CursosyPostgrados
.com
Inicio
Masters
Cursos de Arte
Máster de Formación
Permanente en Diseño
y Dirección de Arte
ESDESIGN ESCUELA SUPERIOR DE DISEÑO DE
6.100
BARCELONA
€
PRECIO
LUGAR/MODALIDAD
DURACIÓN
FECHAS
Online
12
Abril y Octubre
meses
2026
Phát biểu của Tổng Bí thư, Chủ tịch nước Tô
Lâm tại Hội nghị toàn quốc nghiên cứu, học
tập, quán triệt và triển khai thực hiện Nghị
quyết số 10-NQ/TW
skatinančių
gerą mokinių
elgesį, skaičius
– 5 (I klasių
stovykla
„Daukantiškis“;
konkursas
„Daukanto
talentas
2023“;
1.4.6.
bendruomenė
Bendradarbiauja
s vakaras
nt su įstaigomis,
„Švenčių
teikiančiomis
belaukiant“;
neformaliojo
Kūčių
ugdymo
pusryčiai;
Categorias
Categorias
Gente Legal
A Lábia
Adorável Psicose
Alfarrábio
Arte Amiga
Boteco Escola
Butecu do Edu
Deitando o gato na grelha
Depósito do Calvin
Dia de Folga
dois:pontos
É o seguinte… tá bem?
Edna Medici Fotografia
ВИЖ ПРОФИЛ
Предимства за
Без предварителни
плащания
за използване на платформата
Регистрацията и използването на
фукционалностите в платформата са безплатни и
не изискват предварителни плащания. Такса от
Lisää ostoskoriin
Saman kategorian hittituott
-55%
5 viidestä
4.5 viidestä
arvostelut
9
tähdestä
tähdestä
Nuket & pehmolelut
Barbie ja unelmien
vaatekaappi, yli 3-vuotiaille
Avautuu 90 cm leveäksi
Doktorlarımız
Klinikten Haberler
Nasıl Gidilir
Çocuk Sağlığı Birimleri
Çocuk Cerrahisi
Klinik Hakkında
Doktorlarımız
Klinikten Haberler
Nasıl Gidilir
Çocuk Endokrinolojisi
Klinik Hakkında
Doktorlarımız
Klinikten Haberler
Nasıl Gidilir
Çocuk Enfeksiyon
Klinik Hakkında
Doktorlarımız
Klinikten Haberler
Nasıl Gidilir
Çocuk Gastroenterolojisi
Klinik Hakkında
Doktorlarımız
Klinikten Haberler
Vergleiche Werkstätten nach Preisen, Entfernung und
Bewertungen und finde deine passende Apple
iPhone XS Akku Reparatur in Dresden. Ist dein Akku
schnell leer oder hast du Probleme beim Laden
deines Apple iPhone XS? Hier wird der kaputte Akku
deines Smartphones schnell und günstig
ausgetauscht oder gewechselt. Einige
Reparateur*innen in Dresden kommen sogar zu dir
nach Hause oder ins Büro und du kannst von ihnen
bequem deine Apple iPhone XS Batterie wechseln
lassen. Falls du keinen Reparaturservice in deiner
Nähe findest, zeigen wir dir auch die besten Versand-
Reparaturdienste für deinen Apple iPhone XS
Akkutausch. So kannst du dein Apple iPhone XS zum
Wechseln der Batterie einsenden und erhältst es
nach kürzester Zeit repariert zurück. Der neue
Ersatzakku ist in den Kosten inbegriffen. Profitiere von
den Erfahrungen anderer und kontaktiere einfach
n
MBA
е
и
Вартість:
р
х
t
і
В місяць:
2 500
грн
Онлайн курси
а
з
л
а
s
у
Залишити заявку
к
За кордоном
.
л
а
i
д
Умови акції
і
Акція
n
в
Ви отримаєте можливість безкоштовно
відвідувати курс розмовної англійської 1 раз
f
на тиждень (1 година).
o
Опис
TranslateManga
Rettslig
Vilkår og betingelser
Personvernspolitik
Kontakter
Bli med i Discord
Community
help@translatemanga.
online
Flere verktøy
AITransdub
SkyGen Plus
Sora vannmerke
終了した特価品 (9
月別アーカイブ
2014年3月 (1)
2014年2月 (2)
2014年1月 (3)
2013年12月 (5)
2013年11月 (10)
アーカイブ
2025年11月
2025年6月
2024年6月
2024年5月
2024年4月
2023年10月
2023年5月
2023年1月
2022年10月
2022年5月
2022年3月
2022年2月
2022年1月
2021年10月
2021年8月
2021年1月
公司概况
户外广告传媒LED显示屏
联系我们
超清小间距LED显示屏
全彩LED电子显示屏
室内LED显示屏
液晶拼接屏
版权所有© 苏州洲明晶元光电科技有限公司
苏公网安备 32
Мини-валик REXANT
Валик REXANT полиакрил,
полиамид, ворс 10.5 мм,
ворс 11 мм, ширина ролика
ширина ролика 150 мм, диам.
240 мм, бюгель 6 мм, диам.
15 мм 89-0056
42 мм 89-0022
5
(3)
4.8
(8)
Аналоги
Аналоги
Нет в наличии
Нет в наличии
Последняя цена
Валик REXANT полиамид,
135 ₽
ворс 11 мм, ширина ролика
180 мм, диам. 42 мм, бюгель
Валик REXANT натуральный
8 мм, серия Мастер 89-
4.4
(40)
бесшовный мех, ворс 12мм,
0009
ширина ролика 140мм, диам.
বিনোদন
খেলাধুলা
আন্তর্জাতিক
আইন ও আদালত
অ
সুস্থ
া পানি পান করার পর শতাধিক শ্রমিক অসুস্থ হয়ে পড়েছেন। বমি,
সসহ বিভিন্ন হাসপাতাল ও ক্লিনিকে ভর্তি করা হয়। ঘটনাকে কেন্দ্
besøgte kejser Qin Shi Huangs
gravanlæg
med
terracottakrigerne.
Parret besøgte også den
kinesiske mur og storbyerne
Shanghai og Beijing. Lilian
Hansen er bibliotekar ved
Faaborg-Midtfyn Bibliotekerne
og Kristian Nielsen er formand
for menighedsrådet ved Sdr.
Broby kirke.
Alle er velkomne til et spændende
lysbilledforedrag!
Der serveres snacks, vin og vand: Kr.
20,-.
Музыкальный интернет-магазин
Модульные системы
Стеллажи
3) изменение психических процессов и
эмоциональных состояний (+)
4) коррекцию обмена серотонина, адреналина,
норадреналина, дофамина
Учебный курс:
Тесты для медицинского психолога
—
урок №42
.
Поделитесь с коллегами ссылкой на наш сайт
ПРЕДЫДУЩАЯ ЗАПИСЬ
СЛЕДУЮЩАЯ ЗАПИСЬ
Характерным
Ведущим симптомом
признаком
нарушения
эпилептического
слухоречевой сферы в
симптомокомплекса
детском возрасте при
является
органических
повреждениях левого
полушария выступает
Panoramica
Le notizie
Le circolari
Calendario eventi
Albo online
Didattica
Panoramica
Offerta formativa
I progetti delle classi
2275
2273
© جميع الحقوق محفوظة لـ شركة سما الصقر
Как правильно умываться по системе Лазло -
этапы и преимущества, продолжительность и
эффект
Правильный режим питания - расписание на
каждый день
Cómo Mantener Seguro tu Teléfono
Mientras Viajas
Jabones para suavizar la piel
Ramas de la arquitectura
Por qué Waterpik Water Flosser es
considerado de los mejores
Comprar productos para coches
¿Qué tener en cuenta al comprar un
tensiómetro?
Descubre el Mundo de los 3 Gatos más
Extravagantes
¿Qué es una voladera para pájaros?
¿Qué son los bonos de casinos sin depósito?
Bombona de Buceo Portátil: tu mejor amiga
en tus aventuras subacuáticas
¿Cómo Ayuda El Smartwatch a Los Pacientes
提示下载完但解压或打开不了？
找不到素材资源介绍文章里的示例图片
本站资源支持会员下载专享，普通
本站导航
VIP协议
- - -
*PROBLEM DETAILS*
Reproduce all of the lines above verbatim, keeping their order and line breaks.

*PROBLEM SOLUTION*
CursosyPostgrados
.com
Inicio
Masters
Cursos de Arte
Máster de Formación
Permanente en Diseño
y Dirección de Arte
ESDESIGN ESCUELA SUPERIOR DE DISEÑO DE
6.100
BARCELONA
€
PRECIO
LUGAR/MODALIDAD
DURACIÓN
FECHAS
Online
12
Abril y Octubre
meses
2026
Phát biểu của Tổng Bí thư, Chủ tịch nước Tô
Lâm tại Hội nghị toàn quốc nghiên cứu, học
tập, quán triệt và triển khai thực hiện Nghị
quyết số 10-NQ/TW
skatinančių
gerą mokinių
elgesį, skaičius
– 5 (I klasių
stovykla
„Daukantiškis“;
konkursas
„Daukanto
talentas
2023“;
1.4.6.
bendruomenė
Bendradarbiauja
s vakaras
nt su įstaigomis,
„Švenčių
teikiančiomis
belaukiant“;
neformaliojo
Kūčių
ugdymo
pusryčiai;
Categorias
Categorias
Gente Legal
A Lábia
Adorável Psicose
Alfarrábio
Arte Amiga
Boteco Escola
Butecu do Edu
Deitando o gato na grelha
Depósito do Calvin
Dia de Folga
dois:pontos
É o seguinte… tá bem?
Edna Medici Fotografia
ВИЖ ПРОФИЛ
Предимства за
Без предварителни
плащания
за използване на платформата
Регистрацията и използването на
фукционалностите в платформата са безплатни и
не изискват предварителни плащания. Такса от
Lisää ostoskoriin
Saman kategorian hittituott
-55%
5 viidestä
4.5 viidestä
arvostelut
9
tähdestä
tähdestä
Nuket & pehmolelut
Barbie ja unelmien
vaatekaappi, yli 3-vuotiaille
Avautuu 90 cm leveäksi
Doktorlarımız
Klinikten Haberler
Nasıl Gidilir
Çocuk Sağlığı Birimleri
Çocuk Cerrahisi
Klinik Hakkında
Doktorlarımız
Klinikten Haberler
Nasıl Gidilir
Çocuk Endokrinolojisi
Klinik Hakkında
Doktorlarımız
Klinikten Haberler
Nasıl Gidilir
Çocuk Enfeksiyon
Klinik Hakkında
Doktorlarımız
Klinikten Haberler
Nasıl Gidilir
Çocuk Gastroenterolojisi
Klinik Hakkında
Doktorlarımız
Klinikten Haberler
Vergleiche Werkstätten nach Preisen, Entfernung und
Bewertungen und finde deine passende Apple
iPhone XS Akku Reparatur in Dresden. Ist dein Akku
schnell leer oder hast du Probleme beim Laden
deines Apple iPhone XS? Hier wird der kaputte Akku
deines Smartphones schnell und günstig
ausgetauscht oder gewechselt. Einige
Reparateur*innen in Dresden kommen sogar zu dir
nach Hause oder ins Büro und du kannst von ihnen
bequem deine Apple iPhone XS Batterie wechseln
lassen. Falls du keinen Reparaturservice in deiner
Nähe findest, zeigen wir dir auch die besten Versand-
Reparaturdienste für deinen Apple iPhone XS
Akkutausch. So kannst du dein Apple iPhone XS zum
Wechseln der Batterie einsenden und erhältst es
nach kürzester Zeit repariert zurück. Der neue
Ersatzakku ist in den Kosten inbegriffen. Profitiere von
den Erfahrungen anderer und kontaktiere einfach
n
MBA
е
и
Вартість:
р
х
t
і
В місяць:
2 500
грн
Онлайн курси
а
з
л
а
s
у
Залишити заявку
к
За кордоном
.
л
а
i
д
Умови акції
і
Акція
n
в
Ви отримаєте можливість безкоштовно
відвідувати курс розмовної англійської 1 раз
f
на тиждень (1 година).
o
Опис
TranslateManga
Rettslig
Vilkår og betingelser
Personvernspolitik
Kontakter
Bli med i Discord
Community
help@translatemanga.
online
Flere verktøy
AITransdub
SkyGen Plus
Sora vannmerke
終了した特価品 (9
月別アーカイブ
2014年3月 (1)
2014年2月 (2)
2014年1月 (3)
2013年12月 (5)
2013年11月 (10)
アーカイブ
2025年11月
2025年6月
2024年6月
2024年5月
2024年4月
2023年10月
2023年5月
2023年1月
2022年10月
2022年5月
2022年3月
2022年2月
2022年1月
2021年10月
2021年8月
2021年1月
公司概况
户外广告传媒LED显示屏
联系我们
超清小间距LED显示屏
全彩LED电子显示屏
室内LED显示屏
液晶拼接屏
版权所有© 苏州洲明晶元光电科技有限公司
苏公网安备 32
Мини-валик REXANT
Валик REXANT полиакрил,
полиамид, ворс 10.5 мм,
ворс 11 мм, ширина ролика
ширина ролика 150 мм, диам.
240 мм, бюгель 6 мм, диам.
15 мм 89-0056
42 мм 89-0022
5
(3)
4.8
(8)
Аналоги
Аналоги
Нет в наличии
Нет в наличии
Последняя цена
Валик REXANT полиамид,
135 ₽
ворс 11 мм, ширина ролика
180 мм, диам. 42 мм, бюгель
Валик REXANT натуральный
8 мм, серия Мастер 89-
4.4
(40)
бесшовный мех, ворс 12мм,
0009
ширина ролика 140мм, диам.
বিনোদন
খেলাধুলা
আন্তর্জাতিক
আইন ও আদালত
অ
সুস্থ
া পানি পান করার পর শতাধিক শ্রমিক অসুস্থ হয়ে পড়েছেন। বমি,
সসহ বিভিন্ন হাসপাতাল ও ক্লিনিকে ভর্তি করা হয়। ঘটনাকে কেন্দ্
besøgte kejser Qin Shi Huangs
gravanlæg
med
terracottakrigerne.
Parret besøgte også den
kinesiske mur og storbyerne
Shanghai og Beijing. Lilian
Hansen er bibliotekar ved
Faaborg-Midtfyn Bibliotekerne
og Kristian Nielsen er formand
for menighedsrådet ved Sdr.
Broby kirke.
Alle er velkomne til et spændende
lysbilledforedrag!
Der serveres snacks, vin og vand: Kr.
20,-.
Музыкальный интернет-магазин
Модульные системы
Стеллажи
3) изменение психических процессов и
эмоциональных состояний (+)
4) коррекцию обмена серотонина, адреналина,
норадреналина, дофамина
Учебный курс:
Тесты для медицинского психолога
—
урок №42
.
Поделитесь с коллегами ссылкой на наш сайт
ПРЕДЫДУЩАЯ ЗАПИСЬ
СЛЕДУЮЩАЯ ЗАПИСЬ
Характерным
Ведущим симптомом
признаком
нарушения
эпилептического
слухоречевой сферы в
симптомокомплекса
детском возрасте при
является
органических
повреждениях левого
полушария выступает
Panoramica
Le notizie
Le circolari
Calendario eventi
Albo online
Didattica
Panoramica
Offerta formativa
I progetti delle classi
2275
2273
© جميع الحقوق محفوظة لـ شركة سما الصقر
Как правильно умываться по системе Лазло -
этапы и преимущества, продолжительность и
эффект
Правильный режим питания - расписание на
каждый день
Cómo Mantener Seguro tu Teléfono
Mientras Viajas
Jabones para suavizar la piel
Ramas de la arquitectura
Por qué Waterpik Water Flosser es
considerado de los mejores
Comprar productos para coches
¿Qué tener en cuenta al comprar un
tensiómetro?
Descubre el Mundo de los 3 Gatos más
Extravagantes
¿Qué es una voladera para pájaros?
¿Qué son los bonos de casinos sin depósito?
Bombona de Buceo Portátil: tu mejor amiga
en tus aventuras subacuáticas
¿Cómo Ayuda El Smartwatch a Los Pacientes
提示下载完但解压或打开不了？
找不到素材资源介绍文章里的示例图片
本站资源支持会员下载专享，普通
本站导航
VIP协议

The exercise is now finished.